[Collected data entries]

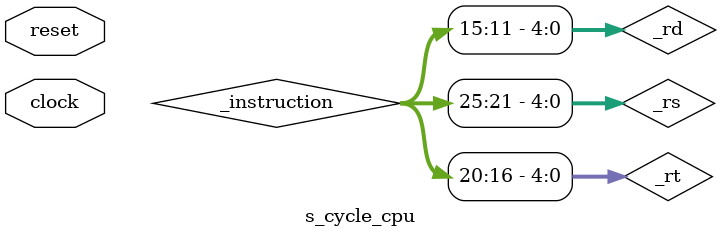
<source format=v>
/*
利用实现的各个基本模块，实现一个能执行addu指令的单周期CPU。
顶层模块定义如下：
module s_cycle_cpu(clock,reset);

//输入

input clock;

input reset;
*/
module s_cycle_cpu(clock,reset);
    input clock;
    input reset;

    wire [31:0] _pc;
    wire [31:0] _npc;
    wire [31:0] _instruction;
    wire [31:0] _a;
    wire [31:0] _b;
    wire [31:0] _data_write;
    wire [4:0] _rs;
    wire [4:0] _rt;
    wire [4:0] _rd;
    wire _reg_write;

    // get PC then PC+4
    pc PC ( .pc(_pc),
            .npc(_npc),
            .clock(clock),
            .reset(reset)
          );
    assign _npc = _pc + 32'h00000004;
    
    // use pc to get instruction
    im IM ( .instruction(_instruction),
            .pc(_pc)
          );
    
    // decode and get source and target rigister
    assign _rs = _instruction[25:21];
    assign _rt = _instruction[20:16];
    assign _rd = _instruction[15:11];

    // decode and write back
    gpr GPR (.a(_a),
             .b(_b),
             .rs(_rs),
             .rt(_rt),
             .num_write(_rd),
             .data_write(_data_write),
             .reg_write(1'h1),
             .clock(clock)
            );
    // get result
    alu ALU (.c(_data_write),
             .a(_a),
             .b(_b)
            );
endmodule
</source>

> Task directions
What lines in the entries above include the string "reset"? Return each one.

> Task output
module s_cycle_cpu(clock,reset);
input reset;
module s_cycle_cpu(clock,reset);
    input reset;
            .reset(reset)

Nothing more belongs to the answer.